The ‘Italian restaurant problem’
In many countries, it is common to find organizations named after individuals. In the U.S., many self-employed medical professionals run a business registered under their own name. Often, their medical qualifications are included as a name suffix to make identifying them easier.
This phenomenon is particularly common in Italy, where small businesses – often restaurants or cafés – are named after an individual. These names have no obvious characteristics (such as suffixes for qualifications) to help a model detect that it is a business without first supplying additional information. This type of data confounding has come to be known internally as “the Italian restaurant problem” – although it is not just exclusive to Italy, but in many Italian restaurants and small businesses across the globe.
The ideal solution to a challenge such as this would be to filter these examples out of the training set, but this is difficult to do without using the model we are trying to build in the first place. Alternatives include building a model using data from jurisdictions where the ‘Italian restaurant problem’ is less common and applying this as a first pass.

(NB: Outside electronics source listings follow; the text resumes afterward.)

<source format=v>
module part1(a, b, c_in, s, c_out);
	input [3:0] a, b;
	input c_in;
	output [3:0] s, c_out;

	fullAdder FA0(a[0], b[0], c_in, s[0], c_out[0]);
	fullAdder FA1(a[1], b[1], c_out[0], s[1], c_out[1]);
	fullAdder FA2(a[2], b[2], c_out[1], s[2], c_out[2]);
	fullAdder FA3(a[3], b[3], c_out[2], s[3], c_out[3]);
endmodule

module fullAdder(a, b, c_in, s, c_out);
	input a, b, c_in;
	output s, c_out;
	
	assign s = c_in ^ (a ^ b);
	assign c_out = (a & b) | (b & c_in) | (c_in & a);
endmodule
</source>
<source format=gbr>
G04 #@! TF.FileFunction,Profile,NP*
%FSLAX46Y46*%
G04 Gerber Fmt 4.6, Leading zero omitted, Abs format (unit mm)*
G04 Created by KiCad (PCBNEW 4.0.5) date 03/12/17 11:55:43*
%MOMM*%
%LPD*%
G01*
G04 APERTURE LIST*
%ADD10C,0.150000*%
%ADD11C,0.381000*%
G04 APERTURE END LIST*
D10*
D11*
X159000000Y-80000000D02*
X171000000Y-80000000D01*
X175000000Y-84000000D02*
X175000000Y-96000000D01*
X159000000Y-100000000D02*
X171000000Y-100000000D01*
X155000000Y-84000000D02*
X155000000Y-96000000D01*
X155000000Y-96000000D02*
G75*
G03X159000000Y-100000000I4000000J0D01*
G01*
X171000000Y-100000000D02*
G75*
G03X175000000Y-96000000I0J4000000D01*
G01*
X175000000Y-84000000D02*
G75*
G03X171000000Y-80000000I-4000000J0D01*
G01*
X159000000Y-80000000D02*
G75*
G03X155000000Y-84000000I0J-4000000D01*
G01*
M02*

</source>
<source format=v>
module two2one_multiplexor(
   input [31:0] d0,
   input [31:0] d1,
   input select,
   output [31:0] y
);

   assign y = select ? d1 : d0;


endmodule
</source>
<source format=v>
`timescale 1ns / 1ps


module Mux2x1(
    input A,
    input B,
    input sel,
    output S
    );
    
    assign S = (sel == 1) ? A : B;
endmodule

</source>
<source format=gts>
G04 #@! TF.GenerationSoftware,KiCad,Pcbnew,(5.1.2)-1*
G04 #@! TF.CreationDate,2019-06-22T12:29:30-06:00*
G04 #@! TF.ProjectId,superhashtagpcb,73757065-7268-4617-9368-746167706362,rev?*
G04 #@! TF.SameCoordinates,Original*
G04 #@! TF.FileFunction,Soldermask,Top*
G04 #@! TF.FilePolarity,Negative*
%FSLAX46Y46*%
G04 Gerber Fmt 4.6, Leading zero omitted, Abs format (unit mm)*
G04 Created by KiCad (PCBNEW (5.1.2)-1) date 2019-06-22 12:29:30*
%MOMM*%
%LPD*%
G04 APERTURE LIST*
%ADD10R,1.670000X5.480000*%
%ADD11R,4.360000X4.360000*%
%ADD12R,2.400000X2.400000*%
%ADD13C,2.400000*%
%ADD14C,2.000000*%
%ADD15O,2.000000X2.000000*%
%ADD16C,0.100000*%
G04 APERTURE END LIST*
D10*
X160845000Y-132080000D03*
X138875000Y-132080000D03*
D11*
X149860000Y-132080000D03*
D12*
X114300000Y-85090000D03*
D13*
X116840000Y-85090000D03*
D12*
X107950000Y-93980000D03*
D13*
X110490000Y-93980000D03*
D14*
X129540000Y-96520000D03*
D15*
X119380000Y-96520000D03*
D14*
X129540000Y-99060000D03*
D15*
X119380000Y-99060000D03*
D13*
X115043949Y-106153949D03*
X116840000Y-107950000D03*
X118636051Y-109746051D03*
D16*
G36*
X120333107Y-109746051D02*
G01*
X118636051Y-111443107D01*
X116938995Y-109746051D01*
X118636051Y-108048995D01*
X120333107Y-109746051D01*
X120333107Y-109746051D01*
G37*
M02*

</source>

The ‘Italian restaurant problem’ is a specific example of “class-confounding,” or “class-crossover,” where data points (or feature combinations) can exist in multiple target classes. When building certain models, such as logistic regression, this can lead to the training algorithm failing to converge, and so must be dealt with carefully. In other models, you will at least cause some degree of underfitting.
Redacted datapoints
There are many businesses and people commonly referred to by their initials. Consider the initials “HP” – this could be referring to a large printer brand, a brown sauce, or a student at Hogwarts: two of these entities are businesses, and one is an individual.

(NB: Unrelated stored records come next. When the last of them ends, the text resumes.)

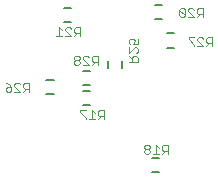
<source format=gbo>
G75*
%MOIN*%
%OFA0B0*%
%FSLAX25Y25*%
%IPPOS*%
%LPD*%
%AMOC8*
5,1,8,0,0,1.08239X$1,22.5*
%
%ADD10C,0.00600*%
%ADD11C,0.00300*%
D10*
X0019419Y0046651D02*
X0021781Y0046651D01*
X0021781Y0051376D02*
X0019419Y0051376D01*
X0025119Y0070651D02*
X0027481Y0070651D01*
X0027481Y0075376D02*
X0025119Y0075376D01*
X0031619Y0054376D02*
X0033981Y0054376D01*
X0033981Y0049651D02*
X0031619Y0049651D01*
X0031619Y0047576D02*
X0033981Y0047576D01*
X0033981Y0042851D02*
X0031619Y0042851D01*
X0039938Y0055332D02*
X0039938Y0057694D01*
X0044662Y0057694D02*
X0044662Y0055332D01*
X0055619Y0071651D02*
X0057981Y0071651D01*
X0057981Y0076376D02*
X0055619Y0076376D01*
X0059619Y0066776D02*
X0061981Y0066776D01*
X0061981Y0062051D02*
X0059619Y0062051D01*
X0056981Y0025376D02*
X0054619Y0025376D01*
X0054619Y0020651D02*
X0056981Y0020651D01*
D11*
X0056843Y0026713D02*
X0054908Y0026713D01*
X0055876Y0026713D02*
X0055876Y0029616D01*
X0056843Y0028648D01*
X0057855Y0029132D02*
X0057855Y0028165D01*
X0058338Y0027681D01*
X0059790Y0027681D01*
X0059790Y0026713D02*
X0059790Y0029616D01*
X0058338Y0029616D01*
X0057855Y0029132D01*
X0058822Y0027681D02*
X0057855Y0026713D01*
X0053897Y0027197D02*
X0053897Y0027681D01*
X0053413Y0028165D01*
X0052445Y0028165D01*
X0051962Y0027681D01*
X0051962Y0027197D01*
X0052445Y0026713D01*
X0053413Y0026713D01*
X0053897Y0027197D01*
X0053413Y0028165D02*
X0053897Y0028648D01*
X0053897Y0029132D01*
X0053413Y0029616D01*
X0052445Y0029616D01*
X0051962Y0029132D01*
X0051962Y0028648D01*
X0052445Y0028165D01*
X0038450Y0038213D02*
X0038450Y0041116D01*
X0036999Y0041116D01*
X0036515Y0040632D01*
X0036515Y0039665D01*
X0036999Y0039181D01*
X0038450Y0039181D01*
X0037483Y0039181D02*
X0036515Y0038213D01*
X0035503Y0038213D02*
X0033569Y0038213D01*
X0034536Y0038213D02*
X0034536Y0041116D01*
X0035503Y0040148D01*
X0032557Y0041116D02*
X0030622Y0041116D01*
X0030622Y0040632D01*
X0032557Y0038697D01*
X0032557Y0038213D01*
X0033503Y0056413D02*
X0031569Y0056413D01*
X0030557Y0056897D02*
X0030073Y0056413D01*
X0029106Y0056413D01*
X0028622Y0056897D01*
X0028622Y0057381D01*
X0029106Y0057865D01*
X0030073Y0057865D01*
X0030557Y0058348D01*
X0030557Y0058832D01*
X0030073Y0059316D01*
X0029106Y0059316D01*
X0028622Y0058832D01*
X0028622Y0058348D01*
X0029106Y0057865D01*
X0030073Y0057865D02*
X0030557Y0057381D01*
X0030557Y0056897D01*
X0031569Y0058348D02*
X0031569Y0058832D01*
X0032052Y0059316D01*
X0033020Y0059316D01*
X0033503Y0058832D01*
X0034515Y0058832D02*
X0034515Y0057865D01*
X0034999Y0057381D01*
X0036450Y0057381D01*
X0035483Y0057381D02*
X0034515Y0056413D01*
X0033503Y0056413D02*
X0031569Y0058348D01*
X0034515Y0058832D02*
X0034999Y0059316D01*
X0036450Y0059316D01*
X0036450Y0056413D01*
X0030590Y0065913D02*
X0030590Y0068816D01*
X0029138Y0068816D01*
X0028655Y0068332D01*
X0028655Y0067365D01*
X0029138Y0066881D01*
X0030590Y0066881D01*
X0029622Y0066881D02*
X0028655Y0065913D01*
X0027643Y0065913D02*
X0025708Y0067848D01*
X0025708Y0068332D01*
X0026192Y0068816D01*
X0027159Y0068816D01*
X0027643Y0068332D01*
X0027643Y0065913D02*
X0025708Y0065913D01*
X0024697Y0065913D02*
X0022762Y0065913D01*
X0023729Y0065913D02*
X0023729Y0068816D01*
X0024697Y0067848D01*
X0013650Y0050316D02*
X0013650Y0047413D01*
X0013650Y0048381D02*
X0012199Y0048381D01*
X0011715Y0048865D01*
X0011715Y0049832D01*
X0012199Y0050316D01*
X0013650Y0050316D01*
X0012683Y0048381D02*
X0011715Y0047413D01*
X0010703Y0047413D02*
X0008769Y0049348D01*
X0008769Y0049832D01*
X0009252Y0050316D01*
X0010220Y0050316D01*
X0010703Y0049832D01*
X0010703Y0047413D02*
X0008769Y0047413D01*
X0007757Y0047897D02*
X0007757Y0048865D01*
X0006306Y0048865D01*
X0005822Y0048381D01*
X0005822Y0047897D01*
X0006306Y0047413D01*
X0007273Y0047413D01*
X0007757Y0047897D01*
X0007757Y0048865D02*
X0006789Y0049832D01*
X0005822Y0050316D01*
X0046900Y0057263D02*
X0049802Y0057263D01*
X0049802Y0058715D01*
X0049319Y0059198D01*
X0048351Y0059198D01*
X0047867Y0058715D01*
X0047867Y0057263D01*
X0047867Y0058231D02*
X0046900Y0059198D01*
X0046900Y0060210D02*
X0048835Y0062145D01*
X0049319Y0062145D01*
X0049802Y0061661D01*
X0049802Y0060694D01*
X0049319Y0060210D01*
X0049802Y0063156D02*
X0048351Y0063156D01*
X0048835Y0064124D01*
X0048835Y0064608D01*
X0048351Y0065091D01*
X0047384Y0065091D01*
X0046900Y0064608D01*
X0046900Y0063640D01*
X0047384Y0063156D01*
X0046900Y0062145D02*
X0046900Y0060210D01*
X0049802Y0063156D02*
X0049802Y0065091D01*
X0063662Y0072797D02*
X0064145Y0072313D01*
X0065113Y0072313D01*
X0065597Y0072797D01*
X0063662Y0074732D01*
X0063662Y0072797D01*
X0063662Y0074732D02*
X0064145Y0075216D01*
X0065113Y0075216D01*
X0065597Y0074732D01*
X0065597Y0072797D01*
X0066608Y0072313D02*
X0068543Y0072313D01*
X0066608Y0074248D01*
X0066608Y0074732D01*
X0067092Y0075216D01*
X0068059Y0075216D01*
X0068543Y0074732D01*
X0069555Y0074732D02*
X0069555Y0073765D01*
X0070038Y0073281D01*
X0071490Y0073281D01*
X0071490Y0072313D02*
X0071490Y0075216D01*
X0070038Y0075216D01*
X0069555Y0074732D01*
X0070522Y0073281D02*
X0069555Y0072313D01*
X0070252Y0065516D02*
X0071220Y0065516D01*
X0071703Y0065032D01*
X0072715Y0065032D02*
X0072715Y0064065D01*
X0073199Y0063581D01*
X0074650Y0063581D01*
X0074650Y0062613D02*
X0074650Y0065516D01*
X0073199Y0065516D01*
X0072715Y0065032D01*
X0073683Y0063581D02*
X0072715Y0062613D01*
X0071703Y0062613D02*
X0069769Y0064548D01*
X0069769Y0065032D01*
X0070252Y0065516D01*
X0068757Y0065516D02*
X0066822Y0065516D01*
X0066822Y0065032D01*
X0068757Y0063097D01*
X0068757Y0062613D01*
X0069769Y0062613D02*
X0071703Y0062613D01*
M02*

</source>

Here is another example of class crossover which requires careful consideration – some could exist in either class, even if that has not been observed in the training set. “HP” might only be seen in the business’s dataset, but it should still be considered as a potential class-confounder.
Under-represented classes
Another challenge intricately linked to that of class crossover is the existence of data points that have been systematically mislabelled or missed out of the training data altogether.
The history resulting in the ‘Italian restaurant problem’ stems from a population of enterprising and gastronomic immigrants who set up businesses in their own names. The history of other data will cause similar misclassifications.
For example, within financial crime, there exists an array of possible offenses. Some of these have been effectively detected – providing highly valuable modelling data – yet other offenses, despite being of equal or in some instances greater concern, have yet to be found, or proven.
Modelling a single financial crime class will actively down-weight characteristics indicative of the hidden offense, and only highlight that activity that is already being widely addressed. Therefore, it is important to understand exactly what the target class contains, and to be open to a full breadth of methods including, but not limited to, supervised learning.
Managing unreliable data
Working with unreliable data, particularly user-entered data, can leave us open to bias, which has a more significant impact than mere poor model accuracy. The ‘Italian restaurant problem’ removes an element of control in terms of how the model makes predictions, meaning bias is more likely to creep in – we might end up disproportionately labeling more Italian individuals as restaurants, and vice versa.
In these circumstances, the inclusion of additional context becomes key. Applying extra information to help clear out unreliable data points in the training set and fix problematic points will make the models more reliable, and lead to better quality data.